5.3 Applications of Syntax-Directed Translation

The syntax-directed translation techniques in this chapter will be applied in Chapter 6 to type checking and intermediate-code generation. Here, we consider selected examples to illustrate some representative SDD's.

The main application in this section is the construction of syntax trees. Since some compilers use syntax trees as an intermediate representation, a common form of SDD turns its input string into a tree. To complete the translation to intermediate code, the compiler may then walk the syntax tree, using another set of rules that are in effect an SDD on the syntax tree rather than the parse tree. (Chapter 6 also discusses approaches to intermediate-code generation that apply an SDD without ever constructing a tree explicitly.)

We consider two SDD's for constructing syntax trees for expressions. The first, an S-attributed definition, is suitable for use during bottom-up parsing. The second, L-attributed, is suitable for use during top-down parsing.

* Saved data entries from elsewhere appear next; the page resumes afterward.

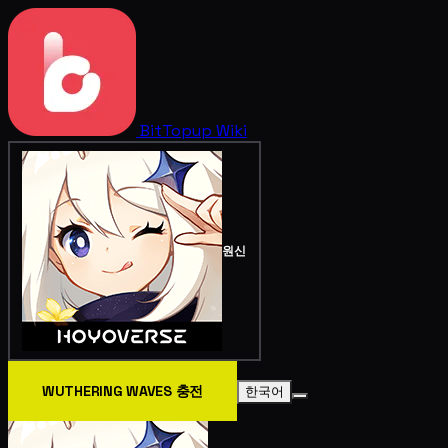
BitTopup
Wiki
원신
WUTHERING WAVES 충전
한국어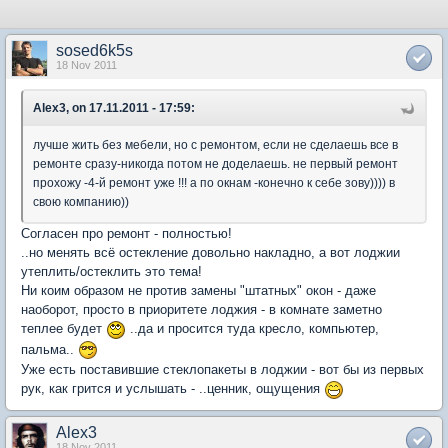
sosed6k5s
18 Nov 2011
Alex3, on 17.11.2011 - 17:59:
лучше жить без мебели, но с ремонтом, если не сделаешь все в
ремонте сразу-никогда потом не доделаешь. не первый ремонт
прохожу -4-й ремонт уже !!! а по окнам -конечно к себе зову)))) в
свою компанию))
Согласен про ремонт - полностью!
..но менять всё остекление довольно накладно, а вот лоджии
утеплить/остеклить это тема!
Ни коим образом не против замены "штатных" окон - даже
наоборот, просто в приоритете лоджия - в комнате заметно
теплее будет
..да и просится туда кресло, компьютер,
пальма..
Уже есть поставившие стеклопакеты в лоджии - вот бы из первых
рук, как грится и услышать - ..ценник, ощущения
Alex3
18 Nov 2011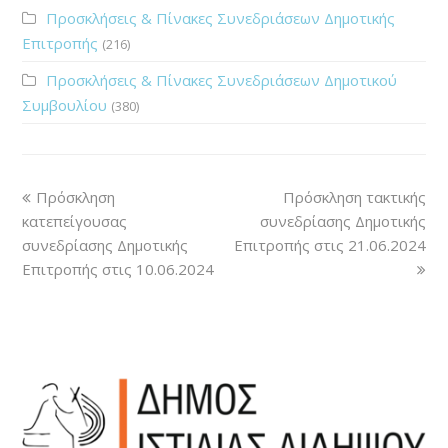
Προσκλήσεις & Πίνακες Συνεδριάσεων Δημοτικής
Επιτροπής
(216)
Προσκλήσεις & Πίνακες Συνεδριάσεων Δημοτικού
Συμβουλίου
(380)
Πρόσκληση
Πρόσκληση τακτικής
κατεπείγουσας
συνεδρίασης Δημοτικής
συνεδρίασης Δημοτικής
Επιτροπής στις 21.06.2024
Επιτροπής στις 10.06.2024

The final example of this section is an L-attributed definition that deals with basic and array types.

5.3.1 Construction of Syntax Trees

As discussed in Section 2.8.2, each node in a syntax tree represents a construct; the children of the node represent the meaningful components of the construct. A syntax-tree node representing an expression $E_1 + E_2$ has label + and two children representing the sub expressions $E_1$ and $E_2$ .

We shall implement the nodes of a syntax tree by objects with a suitable number of fields. Each object will have an op field that is the label of the node. The objects will have additional fields as follows:

If the node is a leaf, an additional field holds the lexical value for the leaf. A constructor function Leaf (op, val ) creates a leaf object. Alternatively, if nodes are viewed as records, then Leaf returns a pointer to a new record for a leaf.
If the node is an interior node, there are as many additional fields as the node has children in the syntax tree. A constructor function Node takes two or more arguments: $Node(op, c_1, c_2, c_3, \dots, c_k)$ creates an object with first field op and k additional fields for the k children $c_1, c_2, c_3, \dots, c_k$ .

Example 5.11 : The S-attributed definition in Fig. 5.10 constructs syntax trees for a simple expression grammar involving only the binary operators + and -. As usual, these operators are at the same precedence level and are jointly left associative. All nonterminals have one synthesized attribute node , which represents a node of the syntax tree.

Every time the first production $E \to E_1 + T$ is used, its rule creates a node with + for op and two children, $E_1.node$ and $T.node$ , for the sub expressions. The second production has a similar rule.

For production 3, $E \to T$ , no node is created, since $E.node$ is the same as $T.node$ . Similarly, no node is created for production 4, $T \to (E)$ . The value of T.node is the same as E.node, since parentheses are used only for grouping; they influence the structure of the parse tree and the syntax tree, but once their job is done, there is no further need to retain them in the syntax tree.